If we run a few “Releases”, we can see the marks building up in msdb..logmarkhistory:

database name mark name description user name lsn mark_time
pubs 0.0.2 0.0.2 ARAPAIMA\Arapaima 34000000172100002 2017-03-16 20:06:40.490
pubs 0.0.3 0.0.3 ARAPAIMA\Arapaima 34000000172200003 2017-03-16 20:07:14.673
pubs 0.0.3 0.0.3 ARAPAIMA\Arapaima 34000000172300002 2017-03-16 20:08:16.183
pubs 0.0.4 0.0.4 ARAPAIMA\Arapaima 34000000172400003 2017-03-16 20:08:39.760

In this particular setup, you’ll get an error if you try to supply the same version number more than once, as ReleaseVersion is the primary key of the Releases table.

Disaster Strikes

So, the career-threatening disaster has happened, and we need to restore our database to its state immediately prior to release 0.6.0. If there hasn’t been a log backup since the deployment, the first step is to make one.

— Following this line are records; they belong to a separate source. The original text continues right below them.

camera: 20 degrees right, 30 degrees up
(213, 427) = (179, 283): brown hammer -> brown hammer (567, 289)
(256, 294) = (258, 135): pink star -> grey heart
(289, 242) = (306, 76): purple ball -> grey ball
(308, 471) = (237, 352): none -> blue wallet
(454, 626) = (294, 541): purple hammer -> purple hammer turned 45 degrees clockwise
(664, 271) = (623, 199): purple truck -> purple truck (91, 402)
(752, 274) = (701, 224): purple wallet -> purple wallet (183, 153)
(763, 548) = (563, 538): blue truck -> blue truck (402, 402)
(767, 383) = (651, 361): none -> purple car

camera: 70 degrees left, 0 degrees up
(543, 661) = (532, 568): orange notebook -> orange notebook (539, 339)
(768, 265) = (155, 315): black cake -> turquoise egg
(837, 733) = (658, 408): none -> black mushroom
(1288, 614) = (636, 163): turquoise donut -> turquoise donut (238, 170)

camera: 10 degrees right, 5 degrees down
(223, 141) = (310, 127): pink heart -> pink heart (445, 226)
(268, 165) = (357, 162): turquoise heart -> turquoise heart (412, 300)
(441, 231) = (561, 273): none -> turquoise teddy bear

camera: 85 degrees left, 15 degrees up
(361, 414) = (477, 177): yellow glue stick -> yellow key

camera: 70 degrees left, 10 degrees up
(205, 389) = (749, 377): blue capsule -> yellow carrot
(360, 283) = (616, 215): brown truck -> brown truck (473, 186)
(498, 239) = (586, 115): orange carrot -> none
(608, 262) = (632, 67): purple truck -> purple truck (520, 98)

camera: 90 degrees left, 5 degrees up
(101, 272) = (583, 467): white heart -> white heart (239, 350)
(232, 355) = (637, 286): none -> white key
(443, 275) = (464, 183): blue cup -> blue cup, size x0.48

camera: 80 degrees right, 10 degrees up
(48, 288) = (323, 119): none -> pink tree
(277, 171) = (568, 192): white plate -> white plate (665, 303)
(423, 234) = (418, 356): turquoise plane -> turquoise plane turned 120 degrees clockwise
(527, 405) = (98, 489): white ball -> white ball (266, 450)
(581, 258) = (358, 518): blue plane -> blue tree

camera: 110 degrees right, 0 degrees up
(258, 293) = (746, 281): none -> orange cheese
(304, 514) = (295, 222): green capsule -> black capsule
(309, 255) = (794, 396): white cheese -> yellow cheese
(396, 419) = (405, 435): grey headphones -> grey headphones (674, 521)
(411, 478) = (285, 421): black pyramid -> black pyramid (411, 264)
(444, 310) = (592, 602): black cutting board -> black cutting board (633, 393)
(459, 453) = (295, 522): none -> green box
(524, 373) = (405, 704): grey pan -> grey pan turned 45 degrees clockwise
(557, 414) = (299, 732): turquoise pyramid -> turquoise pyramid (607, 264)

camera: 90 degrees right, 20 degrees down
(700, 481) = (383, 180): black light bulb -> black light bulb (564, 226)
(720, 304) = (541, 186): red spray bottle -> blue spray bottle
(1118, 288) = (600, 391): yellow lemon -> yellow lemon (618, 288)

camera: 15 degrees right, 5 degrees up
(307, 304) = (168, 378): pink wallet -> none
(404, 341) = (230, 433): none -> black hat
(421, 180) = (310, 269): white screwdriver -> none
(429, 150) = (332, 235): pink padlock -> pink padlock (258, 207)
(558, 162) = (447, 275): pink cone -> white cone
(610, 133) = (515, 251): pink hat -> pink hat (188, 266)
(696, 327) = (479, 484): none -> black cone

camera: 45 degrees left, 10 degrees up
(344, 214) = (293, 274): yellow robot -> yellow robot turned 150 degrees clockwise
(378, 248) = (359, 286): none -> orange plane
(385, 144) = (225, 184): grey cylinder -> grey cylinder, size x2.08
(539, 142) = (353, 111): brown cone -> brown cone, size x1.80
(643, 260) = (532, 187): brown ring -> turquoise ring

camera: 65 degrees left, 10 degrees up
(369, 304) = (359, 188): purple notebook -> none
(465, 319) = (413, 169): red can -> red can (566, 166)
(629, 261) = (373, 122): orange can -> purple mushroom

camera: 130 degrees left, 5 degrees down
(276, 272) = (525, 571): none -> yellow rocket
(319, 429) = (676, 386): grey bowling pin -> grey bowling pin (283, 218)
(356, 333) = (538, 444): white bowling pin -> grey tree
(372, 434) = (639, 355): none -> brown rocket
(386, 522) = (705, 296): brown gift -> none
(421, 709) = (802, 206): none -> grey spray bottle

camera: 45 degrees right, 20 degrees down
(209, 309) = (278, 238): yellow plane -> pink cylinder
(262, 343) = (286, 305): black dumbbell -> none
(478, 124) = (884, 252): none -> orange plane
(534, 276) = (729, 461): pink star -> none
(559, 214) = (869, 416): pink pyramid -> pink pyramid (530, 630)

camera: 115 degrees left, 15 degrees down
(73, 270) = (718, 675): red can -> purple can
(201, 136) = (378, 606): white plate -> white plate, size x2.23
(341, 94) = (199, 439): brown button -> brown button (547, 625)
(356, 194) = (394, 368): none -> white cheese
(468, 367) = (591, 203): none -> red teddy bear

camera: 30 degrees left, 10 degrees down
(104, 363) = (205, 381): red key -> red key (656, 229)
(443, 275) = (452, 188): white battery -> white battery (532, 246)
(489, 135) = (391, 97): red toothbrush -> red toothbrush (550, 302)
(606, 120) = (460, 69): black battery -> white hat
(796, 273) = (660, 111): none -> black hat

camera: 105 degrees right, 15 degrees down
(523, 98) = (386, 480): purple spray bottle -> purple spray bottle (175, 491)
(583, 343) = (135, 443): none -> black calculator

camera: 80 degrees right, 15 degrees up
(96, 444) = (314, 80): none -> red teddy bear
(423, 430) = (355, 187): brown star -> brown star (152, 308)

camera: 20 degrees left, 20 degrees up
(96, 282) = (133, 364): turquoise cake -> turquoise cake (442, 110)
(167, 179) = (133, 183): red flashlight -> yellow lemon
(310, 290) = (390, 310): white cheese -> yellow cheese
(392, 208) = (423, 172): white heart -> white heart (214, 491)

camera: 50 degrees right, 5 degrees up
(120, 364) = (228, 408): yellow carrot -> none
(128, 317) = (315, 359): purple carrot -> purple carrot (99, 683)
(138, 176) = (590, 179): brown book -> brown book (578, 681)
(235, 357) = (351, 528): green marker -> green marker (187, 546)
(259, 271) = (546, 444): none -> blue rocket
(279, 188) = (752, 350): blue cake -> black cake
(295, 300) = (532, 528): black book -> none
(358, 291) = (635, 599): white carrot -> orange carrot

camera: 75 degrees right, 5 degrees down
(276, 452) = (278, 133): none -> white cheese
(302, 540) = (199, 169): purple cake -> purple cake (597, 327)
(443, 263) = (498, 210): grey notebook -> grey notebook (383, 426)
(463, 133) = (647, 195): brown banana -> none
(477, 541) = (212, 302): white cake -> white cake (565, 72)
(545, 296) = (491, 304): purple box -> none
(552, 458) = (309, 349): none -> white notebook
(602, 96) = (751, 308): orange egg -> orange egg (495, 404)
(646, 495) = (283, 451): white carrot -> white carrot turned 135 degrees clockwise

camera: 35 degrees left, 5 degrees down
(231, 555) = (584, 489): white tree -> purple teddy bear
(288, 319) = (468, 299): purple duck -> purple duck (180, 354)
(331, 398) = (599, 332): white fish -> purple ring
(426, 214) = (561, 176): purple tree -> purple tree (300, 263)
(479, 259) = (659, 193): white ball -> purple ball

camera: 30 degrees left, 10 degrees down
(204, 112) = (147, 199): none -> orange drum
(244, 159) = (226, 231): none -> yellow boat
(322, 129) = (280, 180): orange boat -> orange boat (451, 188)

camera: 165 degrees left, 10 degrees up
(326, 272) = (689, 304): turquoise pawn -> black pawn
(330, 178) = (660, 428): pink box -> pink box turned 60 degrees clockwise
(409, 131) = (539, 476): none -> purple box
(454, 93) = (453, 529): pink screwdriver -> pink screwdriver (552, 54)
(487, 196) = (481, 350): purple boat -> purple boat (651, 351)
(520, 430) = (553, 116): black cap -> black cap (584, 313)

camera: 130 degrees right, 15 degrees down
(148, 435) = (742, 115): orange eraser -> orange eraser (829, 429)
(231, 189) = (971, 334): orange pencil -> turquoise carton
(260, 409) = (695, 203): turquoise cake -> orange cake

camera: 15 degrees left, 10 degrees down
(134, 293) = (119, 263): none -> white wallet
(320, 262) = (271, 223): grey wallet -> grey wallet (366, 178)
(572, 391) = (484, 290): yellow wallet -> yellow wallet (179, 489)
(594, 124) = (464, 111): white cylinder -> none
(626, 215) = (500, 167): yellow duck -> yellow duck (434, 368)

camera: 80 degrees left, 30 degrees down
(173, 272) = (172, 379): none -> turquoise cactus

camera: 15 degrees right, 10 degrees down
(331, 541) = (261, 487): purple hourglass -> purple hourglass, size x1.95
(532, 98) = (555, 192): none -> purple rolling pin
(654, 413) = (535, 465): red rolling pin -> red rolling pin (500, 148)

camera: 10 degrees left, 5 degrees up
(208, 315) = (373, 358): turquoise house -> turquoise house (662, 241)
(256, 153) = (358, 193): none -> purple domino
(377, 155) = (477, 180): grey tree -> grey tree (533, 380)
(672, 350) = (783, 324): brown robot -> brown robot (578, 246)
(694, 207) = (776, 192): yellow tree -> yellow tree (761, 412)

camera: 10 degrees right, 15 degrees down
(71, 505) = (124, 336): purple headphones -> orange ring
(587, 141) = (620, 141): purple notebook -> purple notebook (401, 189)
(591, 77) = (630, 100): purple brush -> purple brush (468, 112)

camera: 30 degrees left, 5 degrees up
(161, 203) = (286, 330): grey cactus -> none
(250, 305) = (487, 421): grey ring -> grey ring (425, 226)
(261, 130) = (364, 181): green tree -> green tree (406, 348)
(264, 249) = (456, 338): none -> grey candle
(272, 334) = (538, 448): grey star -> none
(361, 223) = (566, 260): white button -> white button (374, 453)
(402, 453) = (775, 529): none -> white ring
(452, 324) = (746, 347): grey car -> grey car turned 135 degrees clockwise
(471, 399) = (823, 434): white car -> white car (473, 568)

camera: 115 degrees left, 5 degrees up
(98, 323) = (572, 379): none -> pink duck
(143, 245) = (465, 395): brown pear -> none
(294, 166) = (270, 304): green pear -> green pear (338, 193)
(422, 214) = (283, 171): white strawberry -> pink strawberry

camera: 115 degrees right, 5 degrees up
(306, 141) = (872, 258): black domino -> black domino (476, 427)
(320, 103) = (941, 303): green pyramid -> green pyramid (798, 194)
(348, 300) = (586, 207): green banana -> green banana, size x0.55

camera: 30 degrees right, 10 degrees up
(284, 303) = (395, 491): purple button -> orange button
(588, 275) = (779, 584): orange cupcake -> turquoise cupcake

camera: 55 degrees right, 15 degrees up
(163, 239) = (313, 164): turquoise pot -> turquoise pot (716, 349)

Then, with a bit of DBA magic, we can restore our database to just before the deployment started. I generated these scripts from SQL Server Management Studio, unless you’ve got a competent adult handy I suggest you do the same. The crucial bit is in the last line where we specify STOPBEFOREMARK, which is exactly what we want to do.

USE [master]
BACKUP LOG [pubs] TO  DISK = N'C:\Program Files\Microsoft SQL Server\MSSQL13.MSSQLSERVER\MSSQL\Backup\pubs_LogBackup_2017-03-16_21-05-56.bak' WITH NOFORMAT, NOINIT,  NAME = N'pubs_LogBackup_2017-03-16_21-05-56', NOSKIP, NOREWIND, NOUNLOAD,  NORECOVERY ,  STATS = 5
RESTORE DATABASE [pubs] FROM  DISK = N'C:\Program Files\Microsoft SQL Server\MSSQL13.MSSQLSERVER\MSSQL\Backup\pubs.bak' WITH  FILE = 2,  NORECOVERY,  NOUNLOAD,  STATS = 5
RESTORE LOG [pubs] FROM  DISK = N'C:\Program Files\Microsoft SQL Server\MSSQL13.MSSQLSERVER\MSSQL\Backup\pubs.bak' WITH  FILE = 3,  NORECOVERY,  NOUNLOAD,  STATS = 10
RESTORE LOG [pubs] FROM  DISK = N'C:\Program Files\Microsoft SQL Server\MSSQL13.MSSQLSERVER\MSSQL\Backup\pubs.bak' WITH  FILE = 4,  NORECOVERY,  NOUNLOAD,  STATS = 10
RESTORE LOG [pubs] FROM  DISK = N'C:\Program Files\Microsoft SQL Server\MSSQL13.MSSQLSERVER\MSSQL\Backup\pubs.bak' WITH  FILE = 5,  NOUNLOAD,  STATS = 10,  STOPBEFOREMARK = N'0.6.0' AFTER N'2017-03-16T20:46:07'

And with that, the database is restored to its state immediately prior to the deployment - you can check this by looking at the Releases table - , and all that is left to do is blame the guy that left last month for the “rogue code” that “crept” into the release. This is normally possible by editing old git commit messages and force pushing the master branch, but that’s a topic for another day.